Apply what you read:
(1) In the post on reproductive rights, revise the passage starting with "Therefore, Roe rests" and going on through "very good strategy.", swapping "patriarchy" for "government".
(2) Answer these questions from the post on reproductive rights:
(a) Which justice wrote the opinion of the Roe Court?
(b) What did Griswold permit?
(c) Which amendment gave citizenship rights to former slaves?

Provided text:
☆ ☆ ☆ ☆

Amanda goes on to discuss some legal history.

Only after men got a right to sexual privacy spelled out in Griswold did the Supreme Court extend it to women in Eisenstadt and Roe. It’s very fashionable to say Roe was badly decided, but rarely do I see such critics (usually male critics) argue that it should have been rooted in the belief that women have an equal right to our bodily autonomy. Which is really the only argument that I think would have actually help lift the debate out of the muck it’s in. Men have a right to father an actual child who is a living, breathing person with a birth certificate and then refuse to give that child a kidney if it needs one to survive. Surely women have a right not to be forced to donate our bodies to people who aren’t even people yet.

The public conversation around reproductive rights in the United States over the last thirty years has absolutely not been a conversation about privacy. Feminists consistently demand and discuss women’s autonomy and our rights to our own bodies. The common language, of course, is “pro-life” and “pro-choice.” Intense anti-abortion activists and intense pro-abortion advocates alike don’t discuss this as a privacy issue, and neither does the media, or people on the street. But we thought we’d also take a look at Amanda’s legal/constitutional arguments:

Griswold, which permitted married couples to use contraception, protected couples (perhaps it had to do so to protect men, but nonetheless the result was arguably more useful to the women who would bear the children) based on a simple right of privacy. Eisenstadt, which extended the right of contraception to unmarried couples, extends those rights on the basis of equal protection. And while Roe did legalize abortion using the right of privacy, reading the opinion makes it clear that they were using the word “privacy” in a very technical way which is not what we mean when we use the word in daily speech:

The opinion of the Roe Court, written by Justice Harry Blackmun, declined to adopt the district court’s Ninth Amendment rationale, and instead asserted that the “right of privacy, whether it be founded in the Fourteenth Amendment’s concept of personal liberty and restrictions upon state action, as we feel it is, or, as the District Court determined, in the Ninth Amendment’s reservation of rights to the people, is broad enough to encompass a woman’s decision whether or not to terminate her pregnancy.” … Thus, the Roe majority rested its opinion squarely on the Constitution’s due process clause.

For those of you who haven’t memorized the Constitution, the Ninth Amendment is kind of a catchall to the Bill of Rights, saying that this list of rights should not “deny or disparage” other rights. The key piece of the Fourteenth Amendment, which gave citizenship rights to former slaves, is “No State shall make or enforce any law which shall abridge the privileges or immunities of citizens of the United States; nor shall any State deprive any person of life, liberty, or property, without due process of law; nor deny to any person within its jurisdiction the equal protection of the laws.” And “due process” is the theory that says that you can’t deprive people of some rights just because you have given them other rights.

Therefore, Roe rests on the principle of citizenship rights, “personal liberty and restrictions on state action,” not really on what we mean when we say privacy.

It is the case that a father can refuse to give a child a kidney; so can a mother. That’s not a man’s right, it’s a parent’s right. Children are among the most marginalized groups in our society, and we certainly don’t seem to believe in their right to any privacy at all.

It would be nice to believe that a different legal foundation for Roe would have gotten us out of the reproductive rights mess, but it’s hard for us to see how that could have worked. Meanwhile, trusting the patriarchy to protect your privacy doesn’t seem to be a very good strategy.

☆ ☆ ☆ ☆

Data extracts:
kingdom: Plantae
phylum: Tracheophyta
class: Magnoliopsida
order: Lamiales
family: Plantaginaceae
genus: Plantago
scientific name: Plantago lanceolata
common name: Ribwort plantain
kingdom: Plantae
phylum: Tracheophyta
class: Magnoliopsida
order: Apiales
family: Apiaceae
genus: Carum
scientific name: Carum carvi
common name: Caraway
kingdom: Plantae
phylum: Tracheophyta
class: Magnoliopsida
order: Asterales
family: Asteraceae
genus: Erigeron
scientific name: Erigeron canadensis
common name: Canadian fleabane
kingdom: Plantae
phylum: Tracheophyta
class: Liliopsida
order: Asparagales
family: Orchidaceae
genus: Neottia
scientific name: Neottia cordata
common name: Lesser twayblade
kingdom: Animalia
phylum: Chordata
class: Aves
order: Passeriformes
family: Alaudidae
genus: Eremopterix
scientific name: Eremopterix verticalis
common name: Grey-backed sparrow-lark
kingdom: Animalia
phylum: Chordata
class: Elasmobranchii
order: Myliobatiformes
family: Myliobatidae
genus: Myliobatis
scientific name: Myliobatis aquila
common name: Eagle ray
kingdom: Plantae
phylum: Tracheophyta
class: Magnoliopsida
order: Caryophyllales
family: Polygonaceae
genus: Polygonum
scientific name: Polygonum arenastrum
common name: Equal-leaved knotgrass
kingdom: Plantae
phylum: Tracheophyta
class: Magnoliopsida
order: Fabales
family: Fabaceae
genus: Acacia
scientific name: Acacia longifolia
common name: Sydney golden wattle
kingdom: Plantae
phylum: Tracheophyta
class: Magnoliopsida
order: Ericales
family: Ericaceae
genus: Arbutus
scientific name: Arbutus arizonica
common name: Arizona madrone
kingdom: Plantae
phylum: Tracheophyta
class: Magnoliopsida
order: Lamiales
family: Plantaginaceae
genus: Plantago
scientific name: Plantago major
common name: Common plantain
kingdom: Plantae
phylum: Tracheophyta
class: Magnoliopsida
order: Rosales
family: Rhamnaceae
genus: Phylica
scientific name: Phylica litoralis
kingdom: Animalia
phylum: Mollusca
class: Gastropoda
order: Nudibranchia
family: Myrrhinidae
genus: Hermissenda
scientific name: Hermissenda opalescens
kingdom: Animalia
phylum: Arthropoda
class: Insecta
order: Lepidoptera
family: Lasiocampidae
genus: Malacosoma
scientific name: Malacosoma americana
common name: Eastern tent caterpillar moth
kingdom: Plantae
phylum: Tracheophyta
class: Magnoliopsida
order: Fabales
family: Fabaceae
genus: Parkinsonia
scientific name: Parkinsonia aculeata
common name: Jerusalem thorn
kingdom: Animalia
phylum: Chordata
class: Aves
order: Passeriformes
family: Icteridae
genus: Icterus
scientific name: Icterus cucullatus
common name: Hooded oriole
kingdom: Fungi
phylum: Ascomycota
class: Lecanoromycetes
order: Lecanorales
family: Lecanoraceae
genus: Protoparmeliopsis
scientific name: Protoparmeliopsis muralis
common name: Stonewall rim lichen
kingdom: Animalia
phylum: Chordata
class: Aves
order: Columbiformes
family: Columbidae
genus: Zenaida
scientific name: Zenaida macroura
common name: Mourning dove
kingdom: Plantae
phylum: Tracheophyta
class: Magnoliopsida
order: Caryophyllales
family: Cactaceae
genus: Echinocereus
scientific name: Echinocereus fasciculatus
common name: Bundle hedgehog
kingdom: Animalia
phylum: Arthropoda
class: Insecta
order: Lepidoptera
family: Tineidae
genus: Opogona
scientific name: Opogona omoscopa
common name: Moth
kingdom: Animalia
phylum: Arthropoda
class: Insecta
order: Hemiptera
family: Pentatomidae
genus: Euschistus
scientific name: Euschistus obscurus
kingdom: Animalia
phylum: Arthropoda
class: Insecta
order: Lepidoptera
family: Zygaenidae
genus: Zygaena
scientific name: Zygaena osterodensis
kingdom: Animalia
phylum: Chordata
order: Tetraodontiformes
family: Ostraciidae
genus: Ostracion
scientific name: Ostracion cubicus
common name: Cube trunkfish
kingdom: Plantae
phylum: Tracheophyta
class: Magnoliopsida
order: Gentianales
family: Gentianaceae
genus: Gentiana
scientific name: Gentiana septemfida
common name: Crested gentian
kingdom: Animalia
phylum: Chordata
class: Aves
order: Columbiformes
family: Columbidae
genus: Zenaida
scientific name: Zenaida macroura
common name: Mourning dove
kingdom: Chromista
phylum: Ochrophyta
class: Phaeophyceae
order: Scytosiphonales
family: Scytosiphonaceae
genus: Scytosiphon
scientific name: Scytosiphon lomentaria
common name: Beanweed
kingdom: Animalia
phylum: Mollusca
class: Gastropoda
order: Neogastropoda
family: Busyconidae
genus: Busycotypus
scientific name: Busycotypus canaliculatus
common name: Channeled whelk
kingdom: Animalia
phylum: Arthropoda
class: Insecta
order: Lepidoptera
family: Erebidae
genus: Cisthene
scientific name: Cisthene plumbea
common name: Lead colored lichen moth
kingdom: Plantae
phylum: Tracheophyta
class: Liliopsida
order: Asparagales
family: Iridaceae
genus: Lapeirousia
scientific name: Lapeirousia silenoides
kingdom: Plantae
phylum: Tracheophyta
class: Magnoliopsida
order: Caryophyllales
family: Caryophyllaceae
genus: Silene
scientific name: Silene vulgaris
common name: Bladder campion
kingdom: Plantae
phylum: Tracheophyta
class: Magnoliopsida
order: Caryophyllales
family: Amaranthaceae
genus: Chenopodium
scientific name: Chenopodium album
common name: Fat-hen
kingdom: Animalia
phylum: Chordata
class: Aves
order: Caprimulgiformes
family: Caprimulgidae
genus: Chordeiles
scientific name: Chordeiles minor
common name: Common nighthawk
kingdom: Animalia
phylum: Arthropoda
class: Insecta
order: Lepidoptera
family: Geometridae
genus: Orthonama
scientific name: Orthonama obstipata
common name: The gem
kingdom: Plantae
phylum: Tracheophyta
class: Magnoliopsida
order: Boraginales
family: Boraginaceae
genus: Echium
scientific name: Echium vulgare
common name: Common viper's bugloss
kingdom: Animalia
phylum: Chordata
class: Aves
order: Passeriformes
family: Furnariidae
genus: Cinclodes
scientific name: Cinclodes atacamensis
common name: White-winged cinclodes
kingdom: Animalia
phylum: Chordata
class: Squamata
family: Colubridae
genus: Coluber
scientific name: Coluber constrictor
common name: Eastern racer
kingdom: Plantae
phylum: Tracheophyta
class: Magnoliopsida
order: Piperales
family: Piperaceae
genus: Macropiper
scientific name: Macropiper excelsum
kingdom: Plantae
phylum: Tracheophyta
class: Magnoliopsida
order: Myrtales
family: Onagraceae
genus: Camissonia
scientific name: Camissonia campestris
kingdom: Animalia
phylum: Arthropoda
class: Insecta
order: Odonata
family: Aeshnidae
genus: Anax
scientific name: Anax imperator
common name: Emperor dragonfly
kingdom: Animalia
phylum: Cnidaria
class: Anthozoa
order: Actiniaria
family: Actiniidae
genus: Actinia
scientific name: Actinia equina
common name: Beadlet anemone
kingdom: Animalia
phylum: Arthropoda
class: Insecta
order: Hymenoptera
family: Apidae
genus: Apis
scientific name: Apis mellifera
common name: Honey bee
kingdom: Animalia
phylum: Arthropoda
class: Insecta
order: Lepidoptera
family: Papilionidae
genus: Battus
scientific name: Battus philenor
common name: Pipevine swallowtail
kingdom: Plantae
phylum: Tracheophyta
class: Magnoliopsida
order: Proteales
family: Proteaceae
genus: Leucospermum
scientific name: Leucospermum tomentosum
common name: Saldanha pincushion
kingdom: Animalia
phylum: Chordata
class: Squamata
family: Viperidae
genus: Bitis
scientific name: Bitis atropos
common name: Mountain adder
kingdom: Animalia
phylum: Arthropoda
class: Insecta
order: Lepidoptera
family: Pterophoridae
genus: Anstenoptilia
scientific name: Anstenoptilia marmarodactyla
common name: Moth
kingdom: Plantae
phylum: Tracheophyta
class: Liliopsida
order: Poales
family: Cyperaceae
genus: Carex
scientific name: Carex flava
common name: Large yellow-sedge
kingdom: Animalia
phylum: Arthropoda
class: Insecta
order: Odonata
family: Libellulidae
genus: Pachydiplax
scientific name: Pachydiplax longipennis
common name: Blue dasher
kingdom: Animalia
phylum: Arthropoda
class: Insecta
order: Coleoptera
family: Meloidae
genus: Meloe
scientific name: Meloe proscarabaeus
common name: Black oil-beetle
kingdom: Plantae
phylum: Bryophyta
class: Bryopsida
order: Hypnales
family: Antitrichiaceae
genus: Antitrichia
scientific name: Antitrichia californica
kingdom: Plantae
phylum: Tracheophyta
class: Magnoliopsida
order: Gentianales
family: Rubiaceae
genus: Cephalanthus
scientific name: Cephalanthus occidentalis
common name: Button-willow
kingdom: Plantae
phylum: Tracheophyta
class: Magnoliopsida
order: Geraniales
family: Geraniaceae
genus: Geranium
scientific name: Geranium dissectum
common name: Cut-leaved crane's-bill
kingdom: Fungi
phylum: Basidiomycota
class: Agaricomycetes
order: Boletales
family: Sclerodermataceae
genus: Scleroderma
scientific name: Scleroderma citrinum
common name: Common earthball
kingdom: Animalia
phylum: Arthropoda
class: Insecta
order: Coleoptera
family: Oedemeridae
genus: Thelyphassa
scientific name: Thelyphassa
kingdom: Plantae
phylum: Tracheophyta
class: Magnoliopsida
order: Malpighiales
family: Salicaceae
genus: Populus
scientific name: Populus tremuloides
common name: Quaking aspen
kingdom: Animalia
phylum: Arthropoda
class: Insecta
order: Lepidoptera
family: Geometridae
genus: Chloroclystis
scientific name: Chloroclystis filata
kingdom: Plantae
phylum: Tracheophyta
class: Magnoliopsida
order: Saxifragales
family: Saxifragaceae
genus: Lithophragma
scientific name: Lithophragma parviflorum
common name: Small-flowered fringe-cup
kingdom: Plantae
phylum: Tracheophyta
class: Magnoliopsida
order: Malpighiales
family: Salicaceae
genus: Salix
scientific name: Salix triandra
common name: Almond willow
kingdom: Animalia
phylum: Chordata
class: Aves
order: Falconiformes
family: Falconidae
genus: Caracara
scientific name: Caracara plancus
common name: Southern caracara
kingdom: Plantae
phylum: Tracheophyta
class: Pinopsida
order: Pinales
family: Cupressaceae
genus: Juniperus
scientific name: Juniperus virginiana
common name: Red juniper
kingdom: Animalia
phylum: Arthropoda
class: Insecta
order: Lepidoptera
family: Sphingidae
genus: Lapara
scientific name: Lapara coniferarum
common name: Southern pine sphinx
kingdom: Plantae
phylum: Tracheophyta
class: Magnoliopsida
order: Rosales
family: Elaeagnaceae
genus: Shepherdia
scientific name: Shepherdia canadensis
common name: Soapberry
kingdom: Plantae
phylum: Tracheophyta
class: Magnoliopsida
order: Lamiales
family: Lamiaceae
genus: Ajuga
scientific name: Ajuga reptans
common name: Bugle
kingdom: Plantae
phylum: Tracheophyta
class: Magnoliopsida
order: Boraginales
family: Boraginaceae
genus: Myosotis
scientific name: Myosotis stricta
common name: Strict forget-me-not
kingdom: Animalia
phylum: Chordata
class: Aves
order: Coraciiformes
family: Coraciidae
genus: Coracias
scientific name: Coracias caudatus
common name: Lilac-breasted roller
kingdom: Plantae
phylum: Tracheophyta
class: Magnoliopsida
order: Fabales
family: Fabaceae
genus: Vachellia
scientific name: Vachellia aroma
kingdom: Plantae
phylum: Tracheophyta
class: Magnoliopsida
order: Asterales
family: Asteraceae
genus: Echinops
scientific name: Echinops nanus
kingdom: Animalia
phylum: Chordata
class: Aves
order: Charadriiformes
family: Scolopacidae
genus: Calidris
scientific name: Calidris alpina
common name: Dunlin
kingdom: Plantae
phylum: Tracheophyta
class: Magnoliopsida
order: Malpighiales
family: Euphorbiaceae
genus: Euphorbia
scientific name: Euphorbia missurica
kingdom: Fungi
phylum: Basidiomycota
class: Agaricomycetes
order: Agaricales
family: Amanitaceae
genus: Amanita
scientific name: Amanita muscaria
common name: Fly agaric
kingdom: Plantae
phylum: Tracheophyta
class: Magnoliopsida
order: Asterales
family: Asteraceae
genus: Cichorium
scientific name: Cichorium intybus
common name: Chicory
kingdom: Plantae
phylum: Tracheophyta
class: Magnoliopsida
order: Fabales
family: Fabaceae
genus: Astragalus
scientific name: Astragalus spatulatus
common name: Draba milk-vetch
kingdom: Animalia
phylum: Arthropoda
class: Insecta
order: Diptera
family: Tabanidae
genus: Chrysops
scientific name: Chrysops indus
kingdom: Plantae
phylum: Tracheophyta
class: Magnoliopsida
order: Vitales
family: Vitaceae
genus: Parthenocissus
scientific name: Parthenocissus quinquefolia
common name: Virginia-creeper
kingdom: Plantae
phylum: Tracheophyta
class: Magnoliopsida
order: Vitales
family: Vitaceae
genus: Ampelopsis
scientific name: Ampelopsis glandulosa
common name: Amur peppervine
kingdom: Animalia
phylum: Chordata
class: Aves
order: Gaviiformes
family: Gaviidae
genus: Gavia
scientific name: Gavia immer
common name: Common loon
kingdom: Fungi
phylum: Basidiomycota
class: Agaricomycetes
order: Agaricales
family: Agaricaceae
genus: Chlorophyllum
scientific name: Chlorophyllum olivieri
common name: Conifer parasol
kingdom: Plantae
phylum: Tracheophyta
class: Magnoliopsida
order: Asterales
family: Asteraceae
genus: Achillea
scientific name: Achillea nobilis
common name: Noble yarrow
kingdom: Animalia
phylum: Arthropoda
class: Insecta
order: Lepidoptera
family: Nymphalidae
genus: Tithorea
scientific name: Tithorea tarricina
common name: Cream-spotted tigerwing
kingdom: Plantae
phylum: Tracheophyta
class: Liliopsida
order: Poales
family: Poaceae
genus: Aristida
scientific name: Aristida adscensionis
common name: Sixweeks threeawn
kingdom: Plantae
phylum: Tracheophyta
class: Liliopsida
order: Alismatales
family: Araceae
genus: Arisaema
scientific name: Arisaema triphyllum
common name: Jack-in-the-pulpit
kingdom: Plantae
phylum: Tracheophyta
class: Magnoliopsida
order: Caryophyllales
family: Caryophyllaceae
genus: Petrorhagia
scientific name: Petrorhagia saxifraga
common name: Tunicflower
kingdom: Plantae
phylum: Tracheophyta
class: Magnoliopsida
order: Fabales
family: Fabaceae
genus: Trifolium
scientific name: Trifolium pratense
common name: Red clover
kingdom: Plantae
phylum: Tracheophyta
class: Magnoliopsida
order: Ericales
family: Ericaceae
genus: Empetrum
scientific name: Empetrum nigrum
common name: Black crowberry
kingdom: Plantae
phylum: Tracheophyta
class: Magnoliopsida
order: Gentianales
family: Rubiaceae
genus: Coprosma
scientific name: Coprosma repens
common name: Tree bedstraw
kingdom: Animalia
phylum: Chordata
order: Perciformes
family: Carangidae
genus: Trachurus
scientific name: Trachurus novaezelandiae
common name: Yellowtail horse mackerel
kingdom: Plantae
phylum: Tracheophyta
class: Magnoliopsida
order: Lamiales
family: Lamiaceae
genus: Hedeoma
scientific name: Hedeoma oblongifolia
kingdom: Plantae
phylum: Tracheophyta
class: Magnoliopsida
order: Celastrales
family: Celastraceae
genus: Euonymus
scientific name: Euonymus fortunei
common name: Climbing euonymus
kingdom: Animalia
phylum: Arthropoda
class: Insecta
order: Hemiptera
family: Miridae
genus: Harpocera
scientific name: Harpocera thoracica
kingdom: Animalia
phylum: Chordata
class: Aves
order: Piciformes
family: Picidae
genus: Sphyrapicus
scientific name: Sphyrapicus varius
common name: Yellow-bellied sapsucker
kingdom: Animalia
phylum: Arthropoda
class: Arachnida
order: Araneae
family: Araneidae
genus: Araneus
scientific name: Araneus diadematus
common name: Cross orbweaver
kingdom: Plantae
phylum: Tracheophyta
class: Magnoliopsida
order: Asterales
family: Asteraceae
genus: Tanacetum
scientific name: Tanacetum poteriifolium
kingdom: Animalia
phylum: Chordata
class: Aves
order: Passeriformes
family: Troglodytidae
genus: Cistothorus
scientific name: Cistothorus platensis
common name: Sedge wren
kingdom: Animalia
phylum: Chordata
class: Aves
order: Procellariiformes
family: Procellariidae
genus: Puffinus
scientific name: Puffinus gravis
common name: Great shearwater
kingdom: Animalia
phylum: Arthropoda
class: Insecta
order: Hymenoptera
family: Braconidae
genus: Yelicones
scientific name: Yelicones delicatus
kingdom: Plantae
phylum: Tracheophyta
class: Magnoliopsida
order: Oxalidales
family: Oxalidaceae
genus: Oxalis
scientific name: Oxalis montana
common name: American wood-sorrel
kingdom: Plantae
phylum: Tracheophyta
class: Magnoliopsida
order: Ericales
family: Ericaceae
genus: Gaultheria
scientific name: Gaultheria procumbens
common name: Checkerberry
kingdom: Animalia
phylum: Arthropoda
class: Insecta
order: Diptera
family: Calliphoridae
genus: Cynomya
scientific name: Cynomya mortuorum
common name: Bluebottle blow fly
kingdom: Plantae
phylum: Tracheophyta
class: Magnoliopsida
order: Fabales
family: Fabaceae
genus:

☆ ☆ ☆ ☆

Answers to the exercises:
(1)
Therefore, Roe rests on the principle of citizenship rights, “personal liberty and restrictions on state action,” not really on what we mean when we say privacy.

It is the case that a father can refuse to give a child a kidney; so can a mother. That’s not a man’s right, it’s a parent’s right. Children are among the most marginalized groups in our society, and we certainly don’t seem to believe in their right to any privacy at all.

It would be nice to believe that a different legal foundation for Roe would have gotten us out of the reproductive rights mess, but it’s hard for us to see how that could have worked. Meanwhile, trusting the government to protect your privacy doesn’t seem to be a very good strategy.

(2)
(a) Justice Harry Blackmun
(b) It permitted married couples to use contraception.
(c) The Fourteenth Amendment